Scared student in need of dissertation help and advice :(

Elliie

New Member
Hello everyone,

I am currently in the third year of my graphic design degree and have just started my dissertation, which to be quite honest, scares me quite a bit.

After a bit of research and discussion with my tutor I have decided to do my dissertation on how Helvetica affected Swiss design, but the more i read and research, I find myself quite lost in all of it. The original plan for my dissertation was to look into the time before and the history of Helvetica and the reasons to why it was created and then look into how it affected Swiss design and round up with what kind of effect it has had on modern design, but to me that seems a bit broad and does not really seem to match up with what my topic is in the first place.

I have also read a lot of other interesting things that i would like to mention such as how Helvetica has become a victim of its own success, which to me seems really interesting and exciting, but I don't know how to fit it into my dissertation.

Basically, I really need some help structuring and grounding all of this because my brain is scrambled from all of this dissertation stuff and the whole thing just confuses me.

I would really appreciate a helping hand, pretty please! :icon_confused:
 
Helvetica is quite a boring topic, and anyone reading your dissertation would know a lot of the things you say.

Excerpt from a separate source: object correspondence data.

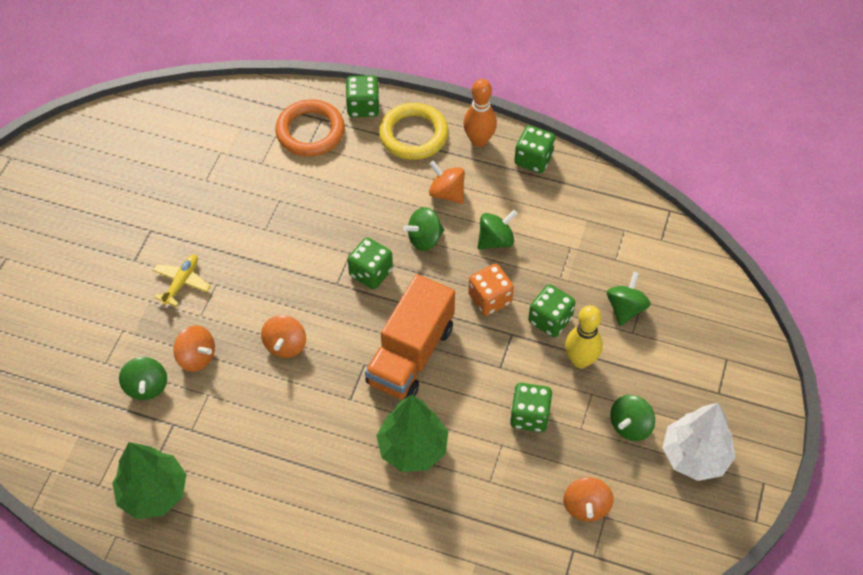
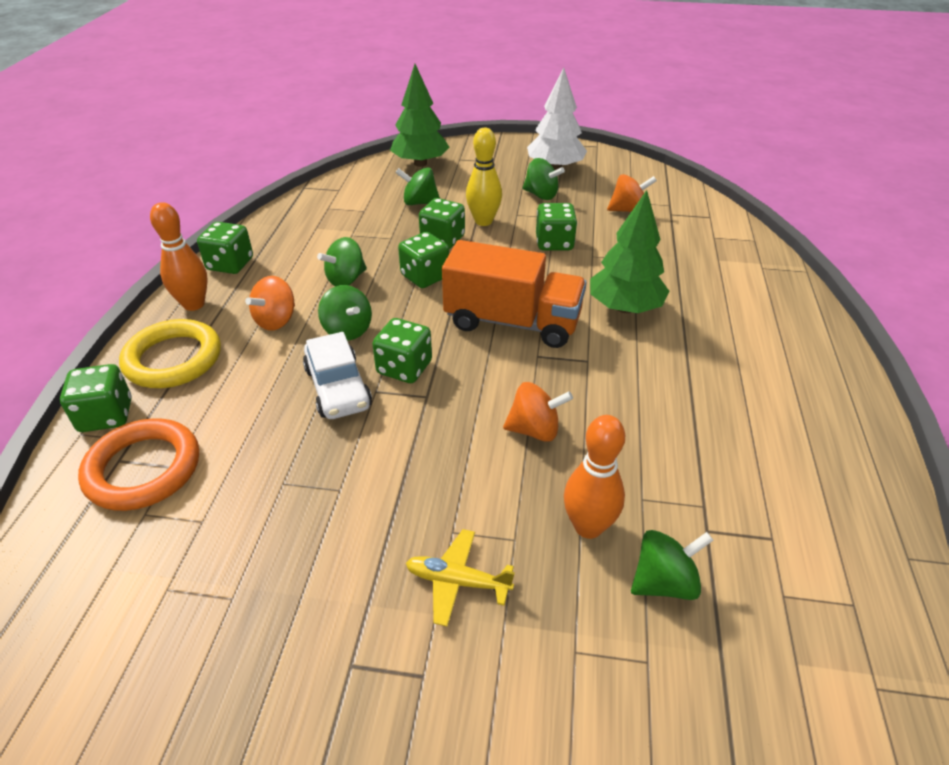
camera: 100 degrees left, 15 degrees down
green tree [112,442,187,519] -> green tree moved to [390,64,450,167]
orange spinning top [173,325,215,372] -> orange bowling pin [564,415,625,539]
orange dice [468,264,514,316] -> green dice [398,232,449,288]
green spinning top [477,210,518,250] -> green spinning top turned 90 degrees counterclockwise [317,237,367,286]
none -> white car [303,332,372,419]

There was a film on Helvetica too.

For me, Helvetica is over done and uninteresting. I don't even use it as a choice as typeface.


A much more interesting dissertation would be what influences you as a designer.

Talking about what influences you as a designer and your understanding of that design would be a far more interesting read.


I'm not saying "I like art deco and it influences my design from colour to font choice"

I'm saying "Talk about yourself, your influences, designers with a style that you liked, break it down by era, the father/mother of a design era, how it influenced that generation, how it progressed through the eras, how it influences modern culture (yourself) today"

That's far more impressive than talking about a typeface that everyone kinda already knows about.
 
Helvetica is quite a boring topic, and anyone reading your dissertation would know a lot of the things you say.

There was a film on Helvetica too.

For me, Helvetica is over done and uninteresting. I don't even use it as a choice as typeface.


A much more interesting dissertation would be what influences you as a designer.

Talking about what influences you as a designer and your understanding of that design would be a far more interesting read.


I'm not saying "I like art deco and it influences my design from colour to font choice"

I'm saying "Talk about yourself, your influences, designers with a style that you liked, break it down by era, the father/mother of a design era, how it influenced that generation, how it progressed through the eras, how it influences modern culture (yourself) today"

That's far more impressive than talking about a typeface that everyone kinda already knows about.

Completely agree about the Helvetica bit. Wouldn't writing about yourself and your work constitute a journal and not a dissertation though?
 
Hmm... perhaps I did point in the direction of writing about themselves too much.

But rather it's more interesting to explore why you got into design, what influenced you.

For example, a reason I got into graphic design was because I was working in screen printing and was interested in learning the graphics side of printing.

My dissertation was on how screen printing was influential in graphic design, from early origins to modern day, and the graphic design that was influenced by the unique print techniques and how it developed them.

From Ancient China/Japan to Andy Warhol to Rauschenberg and so on.


Of course, depends entirely on what the course is about and what the dissertation needs to be about.

Screen printing is as old as the hills, and still prominent in influencing design in modern day.
 
I get what you're saying. Basically you should find something that you're personally interested in and genuinely want to know about.

Elliie, for my dissertation I looked at contemporary illustrated type and type treatments by designer/illustrators such as Sean Freeman, Craig Ward, and Alison Carmichael, and explored how these "new" styles have been influenced by past movements and work of designers of that period, both directly (i.e. the designer stating their influences) and indirectly (comparing the styles to past works). I found and highlighted links to Constructivism, Dada and Futurism, and argued that this "new' approach is really just an evolution of what has come before.

It's important to find something you won't get bored of in the time it takes you to write it, so pick something you're passionate about.
 
Exactly... thanks :thumb:

Words are not my strong point lol otherwise I would have been a copywriter :icon_blushing:
 
Is the subject you can change at this point? Seeing that you said you have already started it?